EXERCISE BRIEF: Scan the entries for the word "TRIANGLE" and return every line that has it.

(PROVIDED INFORMATION Opens)

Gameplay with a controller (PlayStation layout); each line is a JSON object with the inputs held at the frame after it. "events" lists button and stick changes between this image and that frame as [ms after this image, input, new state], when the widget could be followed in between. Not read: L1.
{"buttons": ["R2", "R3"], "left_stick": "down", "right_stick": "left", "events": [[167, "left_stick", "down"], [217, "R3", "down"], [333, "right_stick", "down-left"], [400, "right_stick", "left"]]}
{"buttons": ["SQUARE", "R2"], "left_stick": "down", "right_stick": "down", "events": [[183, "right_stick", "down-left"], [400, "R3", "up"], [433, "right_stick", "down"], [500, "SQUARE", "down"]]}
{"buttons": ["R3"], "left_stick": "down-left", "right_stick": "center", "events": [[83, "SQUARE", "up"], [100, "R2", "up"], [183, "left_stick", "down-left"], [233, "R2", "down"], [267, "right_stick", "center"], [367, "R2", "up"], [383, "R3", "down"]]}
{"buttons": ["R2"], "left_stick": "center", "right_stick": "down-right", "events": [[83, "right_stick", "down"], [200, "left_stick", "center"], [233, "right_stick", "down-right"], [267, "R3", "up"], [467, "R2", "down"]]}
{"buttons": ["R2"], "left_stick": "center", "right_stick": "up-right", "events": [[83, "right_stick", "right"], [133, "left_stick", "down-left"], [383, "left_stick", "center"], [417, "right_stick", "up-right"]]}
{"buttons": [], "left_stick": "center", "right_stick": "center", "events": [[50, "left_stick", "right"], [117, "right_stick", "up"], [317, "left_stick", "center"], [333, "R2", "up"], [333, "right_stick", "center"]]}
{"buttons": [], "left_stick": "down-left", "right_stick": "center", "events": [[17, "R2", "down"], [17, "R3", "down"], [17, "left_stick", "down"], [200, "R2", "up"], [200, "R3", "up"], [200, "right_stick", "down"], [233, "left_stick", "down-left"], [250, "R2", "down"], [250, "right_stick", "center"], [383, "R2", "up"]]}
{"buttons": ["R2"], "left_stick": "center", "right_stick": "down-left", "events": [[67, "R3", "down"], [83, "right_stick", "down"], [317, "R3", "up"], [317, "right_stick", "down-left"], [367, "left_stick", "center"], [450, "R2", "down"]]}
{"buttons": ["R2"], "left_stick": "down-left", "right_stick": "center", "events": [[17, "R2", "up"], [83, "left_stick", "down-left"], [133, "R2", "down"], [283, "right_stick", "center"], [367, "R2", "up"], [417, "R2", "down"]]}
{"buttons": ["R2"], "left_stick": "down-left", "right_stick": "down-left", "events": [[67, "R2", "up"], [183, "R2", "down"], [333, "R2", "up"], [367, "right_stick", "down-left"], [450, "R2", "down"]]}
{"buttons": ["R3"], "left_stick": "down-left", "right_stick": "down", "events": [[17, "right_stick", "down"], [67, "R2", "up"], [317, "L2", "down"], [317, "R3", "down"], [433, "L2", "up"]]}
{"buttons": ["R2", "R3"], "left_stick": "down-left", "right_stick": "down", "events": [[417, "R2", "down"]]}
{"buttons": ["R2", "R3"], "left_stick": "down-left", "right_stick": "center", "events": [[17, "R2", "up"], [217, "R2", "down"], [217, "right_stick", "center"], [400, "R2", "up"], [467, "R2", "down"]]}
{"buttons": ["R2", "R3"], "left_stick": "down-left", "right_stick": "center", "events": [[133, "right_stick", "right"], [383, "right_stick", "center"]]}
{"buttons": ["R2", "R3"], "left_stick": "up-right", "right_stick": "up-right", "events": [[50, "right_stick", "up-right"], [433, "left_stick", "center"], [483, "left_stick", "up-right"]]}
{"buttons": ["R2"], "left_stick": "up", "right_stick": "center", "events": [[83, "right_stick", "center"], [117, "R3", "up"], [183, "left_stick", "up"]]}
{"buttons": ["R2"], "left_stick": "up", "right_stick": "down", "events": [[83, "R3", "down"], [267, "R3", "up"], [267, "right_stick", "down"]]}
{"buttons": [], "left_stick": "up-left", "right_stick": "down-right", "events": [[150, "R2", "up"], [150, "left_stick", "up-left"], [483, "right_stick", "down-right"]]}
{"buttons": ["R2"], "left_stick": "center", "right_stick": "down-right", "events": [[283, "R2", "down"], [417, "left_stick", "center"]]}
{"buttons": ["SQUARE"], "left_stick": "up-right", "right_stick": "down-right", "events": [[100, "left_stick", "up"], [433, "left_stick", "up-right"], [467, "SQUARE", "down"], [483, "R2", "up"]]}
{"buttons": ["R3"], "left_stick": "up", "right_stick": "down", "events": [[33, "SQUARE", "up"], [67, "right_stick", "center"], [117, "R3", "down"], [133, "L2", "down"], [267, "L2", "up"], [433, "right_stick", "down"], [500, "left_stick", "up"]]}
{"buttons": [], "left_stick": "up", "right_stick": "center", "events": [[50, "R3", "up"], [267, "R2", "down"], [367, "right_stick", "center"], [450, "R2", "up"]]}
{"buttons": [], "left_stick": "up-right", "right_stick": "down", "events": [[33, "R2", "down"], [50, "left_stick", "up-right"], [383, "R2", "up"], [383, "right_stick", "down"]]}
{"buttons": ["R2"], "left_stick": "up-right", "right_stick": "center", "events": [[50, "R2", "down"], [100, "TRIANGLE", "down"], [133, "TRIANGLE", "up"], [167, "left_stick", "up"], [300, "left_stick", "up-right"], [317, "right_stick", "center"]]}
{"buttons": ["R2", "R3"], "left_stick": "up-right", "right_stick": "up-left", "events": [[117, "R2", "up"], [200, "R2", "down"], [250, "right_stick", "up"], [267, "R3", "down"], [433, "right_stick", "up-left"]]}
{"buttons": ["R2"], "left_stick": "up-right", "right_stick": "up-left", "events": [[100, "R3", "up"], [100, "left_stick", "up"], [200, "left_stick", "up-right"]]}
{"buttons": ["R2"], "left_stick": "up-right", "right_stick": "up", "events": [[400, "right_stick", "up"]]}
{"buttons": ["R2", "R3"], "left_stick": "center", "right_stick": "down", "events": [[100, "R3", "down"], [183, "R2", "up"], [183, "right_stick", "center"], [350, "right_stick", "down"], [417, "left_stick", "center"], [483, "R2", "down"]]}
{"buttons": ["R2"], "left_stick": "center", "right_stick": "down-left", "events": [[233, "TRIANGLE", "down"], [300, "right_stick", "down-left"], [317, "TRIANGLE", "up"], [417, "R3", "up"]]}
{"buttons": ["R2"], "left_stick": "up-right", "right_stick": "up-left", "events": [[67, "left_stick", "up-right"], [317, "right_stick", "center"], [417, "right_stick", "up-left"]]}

(PROVIDED INFORMATION Closes)

OUTPUT OF THE EXERCISE:
{"buttons": ["R2"], "left_stick": "up-right", "right_stick": "center", "events": [[50, "R2", "down"], [100, "TRIANGLE", "down"], [133, "TRIANGLE", "up"], [167, "left_stick", "up"], [300, "left_stick", "up-right"], [317, "right_stick", "center"]]}
{"buttons": ["R2"], "left_stick": "center", "right_stick": "down-left", "events": [[233, "TRIANGLE", "down"], [300, "right_stick", "down-left"], [317, "TRIANGLE", "up"], [417, "R3", "up"]]}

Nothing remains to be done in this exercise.